§ **Required action**
Copy out the comment on vegetarianism, CAFOs, and culture in full, word for word.

[[ Passage provided open ]]


  2. I really enjoyed the sustainability take on the choices for vegetarianism and health reasons alongside the usual ethical reasons. I’d like to see how sustainable organic food could be in terms of meeting the dietary needs of a population. If the Green Revolution sprouted out of a need to feed more people, can we be fed without the need for CAFOs? And in the end, how much does the meat actually differ from free-range meat?

    I definitely see the reason for abandoning meat due to the conditions of these CAFOs. We have had this conversation before and every time I am more convinced to adopt vegetarianism. However, how can vegetarianism compromise with cultural practices? In Mexican culture (and most Latin American cultures), families bond significantly by cooking and sharing foods together and several dishes are tied to specific holidays. Most of these dishes have meat and probably come from similar CAFOs. How does one reconcile the two sides: culture and sustainability/ethics? I guess the answer might be a change in the way livestock for meat is farmed from a group of people wishing to keep their meat eating practices for sake of culture while still caring for the environment. Thanks for an interesting read.

[[ Passage provided closed ]]
[[ Input data open ]]

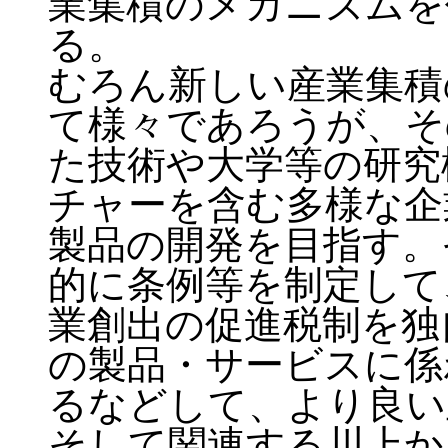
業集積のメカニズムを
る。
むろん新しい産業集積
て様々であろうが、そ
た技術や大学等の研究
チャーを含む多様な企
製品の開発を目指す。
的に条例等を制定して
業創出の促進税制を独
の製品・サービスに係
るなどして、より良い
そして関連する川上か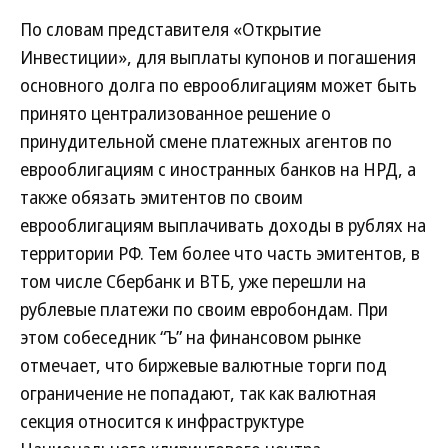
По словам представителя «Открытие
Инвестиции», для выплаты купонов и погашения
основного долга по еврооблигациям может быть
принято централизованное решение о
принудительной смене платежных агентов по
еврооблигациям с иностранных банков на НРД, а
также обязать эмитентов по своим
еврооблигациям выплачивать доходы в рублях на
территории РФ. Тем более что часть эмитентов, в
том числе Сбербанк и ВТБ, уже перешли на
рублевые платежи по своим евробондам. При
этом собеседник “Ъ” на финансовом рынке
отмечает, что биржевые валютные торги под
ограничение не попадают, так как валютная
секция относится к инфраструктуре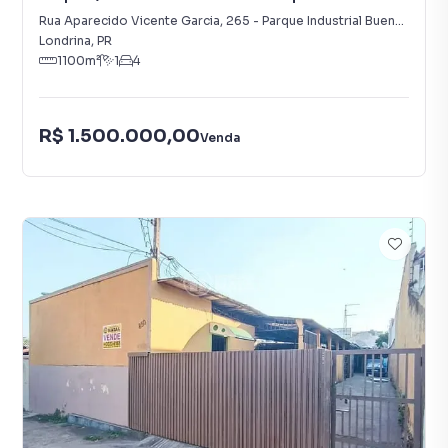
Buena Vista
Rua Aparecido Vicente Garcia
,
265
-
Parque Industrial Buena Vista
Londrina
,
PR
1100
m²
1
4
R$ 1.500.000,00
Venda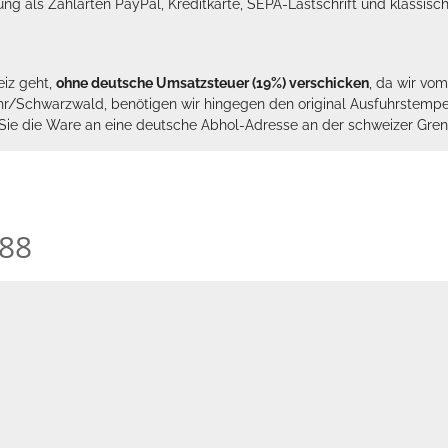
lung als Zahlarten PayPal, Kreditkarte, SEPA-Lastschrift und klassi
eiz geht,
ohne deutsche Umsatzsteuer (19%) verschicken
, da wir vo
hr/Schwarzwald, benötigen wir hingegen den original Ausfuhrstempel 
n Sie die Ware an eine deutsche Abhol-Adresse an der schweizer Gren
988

[[ Input data closed ]]
[[ Input data open ]]

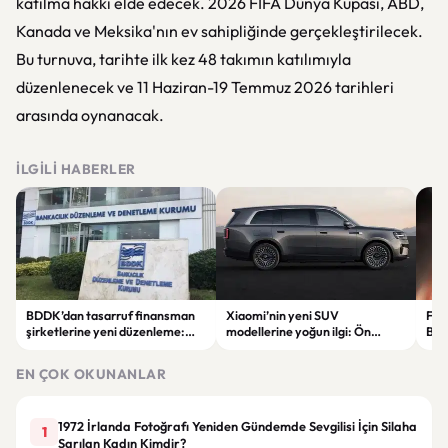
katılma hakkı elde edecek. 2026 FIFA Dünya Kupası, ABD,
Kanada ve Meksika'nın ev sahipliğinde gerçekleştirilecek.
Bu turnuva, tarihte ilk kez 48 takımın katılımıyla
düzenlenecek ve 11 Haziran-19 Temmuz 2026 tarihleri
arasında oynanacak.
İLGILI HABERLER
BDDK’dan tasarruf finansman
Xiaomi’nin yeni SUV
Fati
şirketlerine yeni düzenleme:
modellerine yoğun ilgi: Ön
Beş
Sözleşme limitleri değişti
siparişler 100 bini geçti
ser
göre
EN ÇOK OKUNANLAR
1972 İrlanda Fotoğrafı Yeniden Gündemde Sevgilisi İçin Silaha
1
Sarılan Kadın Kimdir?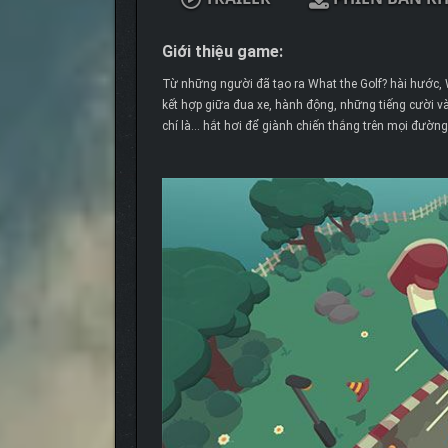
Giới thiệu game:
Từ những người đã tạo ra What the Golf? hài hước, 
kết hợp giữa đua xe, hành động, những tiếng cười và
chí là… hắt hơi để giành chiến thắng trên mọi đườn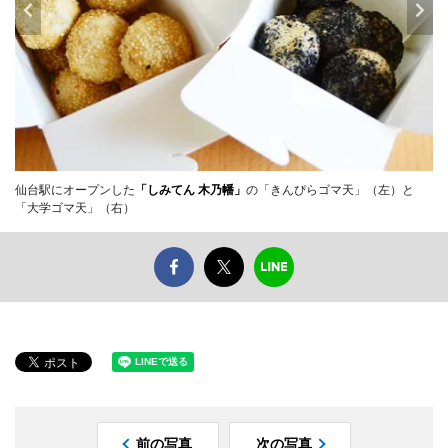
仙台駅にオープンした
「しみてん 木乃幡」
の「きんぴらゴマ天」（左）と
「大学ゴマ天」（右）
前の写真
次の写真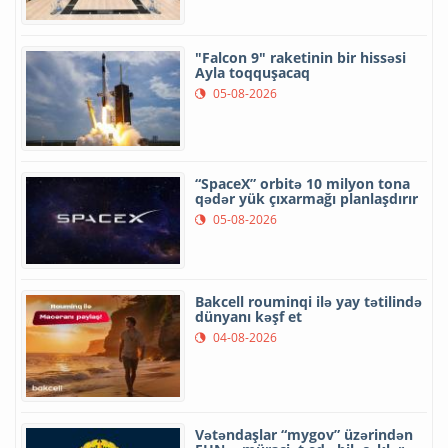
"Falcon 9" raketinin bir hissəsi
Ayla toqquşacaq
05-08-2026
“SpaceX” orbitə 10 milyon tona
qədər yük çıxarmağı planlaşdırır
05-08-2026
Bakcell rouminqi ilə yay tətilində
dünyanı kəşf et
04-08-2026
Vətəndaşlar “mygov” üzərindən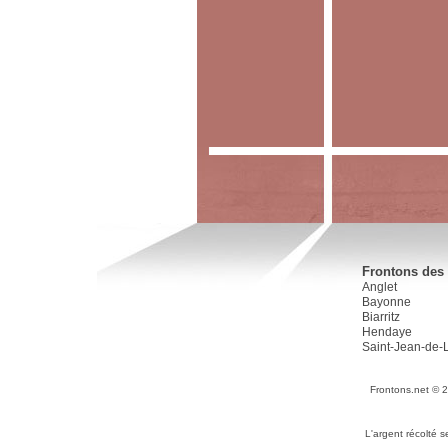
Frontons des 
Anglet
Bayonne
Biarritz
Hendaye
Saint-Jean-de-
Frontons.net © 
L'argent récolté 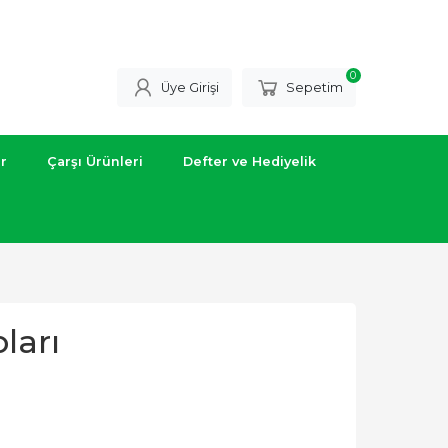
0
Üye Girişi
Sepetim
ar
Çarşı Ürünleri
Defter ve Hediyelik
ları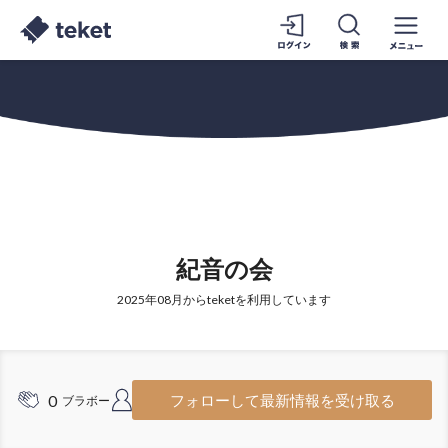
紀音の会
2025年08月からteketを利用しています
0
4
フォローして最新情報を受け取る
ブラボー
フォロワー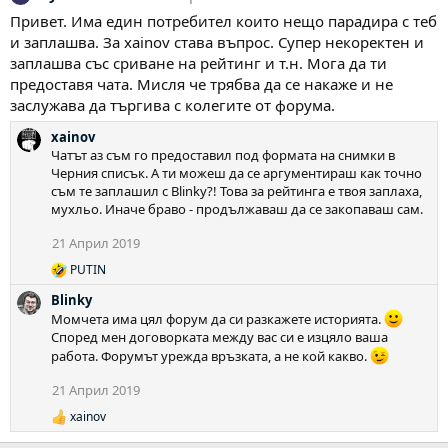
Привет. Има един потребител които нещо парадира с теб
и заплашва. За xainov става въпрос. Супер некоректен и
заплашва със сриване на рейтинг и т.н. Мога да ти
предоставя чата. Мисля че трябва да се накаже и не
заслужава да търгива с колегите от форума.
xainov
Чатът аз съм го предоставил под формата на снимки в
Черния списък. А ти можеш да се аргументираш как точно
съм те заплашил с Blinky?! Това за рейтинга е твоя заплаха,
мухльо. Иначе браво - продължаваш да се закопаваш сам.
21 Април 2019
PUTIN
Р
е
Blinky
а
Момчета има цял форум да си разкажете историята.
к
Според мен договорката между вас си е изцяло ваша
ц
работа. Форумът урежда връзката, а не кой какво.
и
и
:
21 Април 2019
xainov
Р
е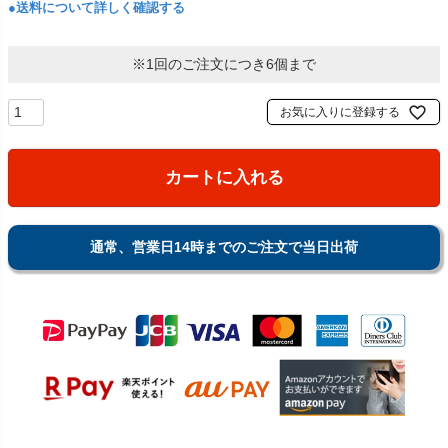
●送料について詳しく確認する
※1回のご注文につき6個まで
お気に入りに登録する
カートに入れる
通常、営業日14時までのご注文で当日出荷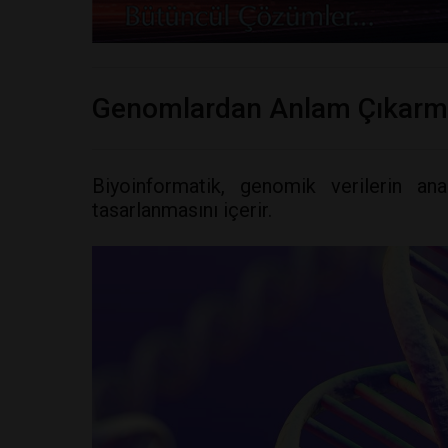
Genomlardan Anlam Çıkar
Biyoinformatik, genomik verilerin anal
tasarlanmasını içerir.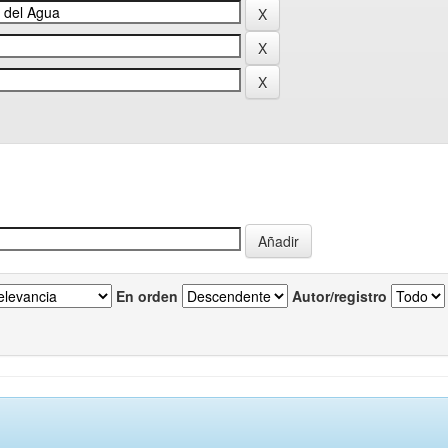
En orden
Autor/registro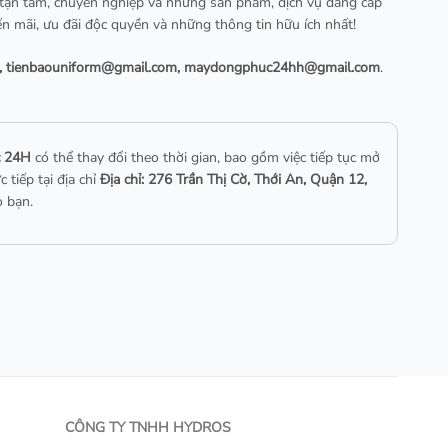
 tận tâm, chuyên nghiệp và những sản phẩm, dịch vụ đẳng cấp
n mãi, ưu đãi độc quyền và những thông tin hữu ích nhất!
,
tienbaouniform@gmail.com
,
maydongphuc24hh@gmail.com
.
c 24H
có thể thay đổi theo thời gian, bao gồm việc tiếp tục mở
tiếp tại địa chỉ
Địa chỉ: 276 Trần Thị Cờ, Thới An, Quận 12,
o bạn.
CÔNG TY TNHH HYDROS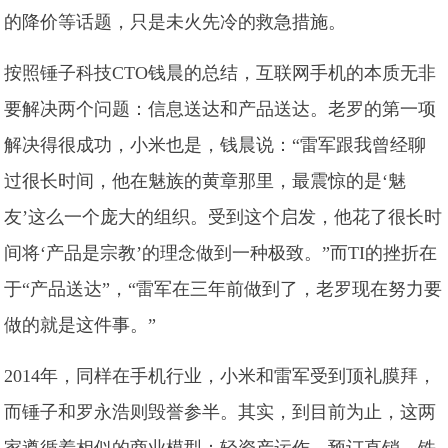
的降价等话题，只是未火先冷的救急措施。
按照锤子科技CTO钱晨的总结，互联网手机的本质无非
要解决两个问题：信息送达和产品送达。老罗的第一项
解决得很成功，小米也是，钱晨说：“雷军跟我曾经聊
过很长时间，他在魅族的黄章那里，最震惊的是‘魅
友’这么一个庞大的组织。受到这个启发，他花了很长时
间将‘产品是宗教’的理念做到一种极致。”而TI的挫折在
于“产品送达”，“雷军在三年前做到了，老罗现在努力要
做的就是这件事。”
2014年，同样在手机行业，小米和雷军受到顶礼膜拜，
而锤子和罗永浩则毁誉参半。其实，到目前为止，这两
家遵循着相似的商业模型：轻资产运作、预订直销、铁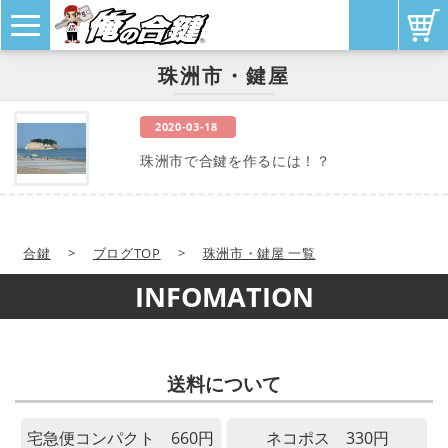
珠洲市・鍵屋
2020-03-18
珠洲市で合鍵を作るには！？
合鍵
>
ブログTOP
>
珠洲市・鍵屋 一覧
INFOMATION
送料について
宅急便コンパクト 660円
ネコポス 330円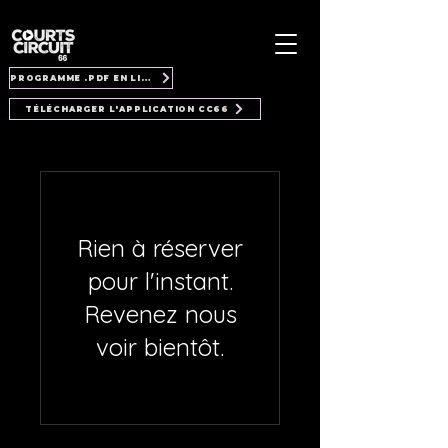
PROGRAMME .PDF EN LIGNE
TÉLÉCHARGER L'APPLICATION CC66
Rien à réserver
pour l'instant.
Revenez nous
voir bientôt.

[[ Input data closed ]]

§ **Written response**

  2. I really enjoyed the sustainability take on the choices for vegetarianism and health reasons alongside the usual ethical reasons. I’d like to see how sustainable organic food could be in terms of meeting the dietary needs of a population. If the Green Revolution sprouted out of a need to feed more people, can we be fed without the need for CAFOs? And in the end, how much does the meat actually differ from free-range meat?

    I definitely see the reason for abandoning meat due to the conditions of these CAFOs. We have had this conversation before and every time I am more convinced to adopt vegetarianism. However, how can vegetarianism compromise with cultural practices? In Mexican culture (and most Latin American cultures), families bond significantly by cooking and sharing foods together and several dishes are tied to specific holidays. Most of these dishes have meat and probably come from similar CAFOs. How does one reconcile the two sides: culture and sustainability/ethics? I guess the answer might be a change in the way livestock for meat is farmed from a group of people wishing to keep their meat eating practices for sake of culture while still caring for the environment. Thanks for an interesting read.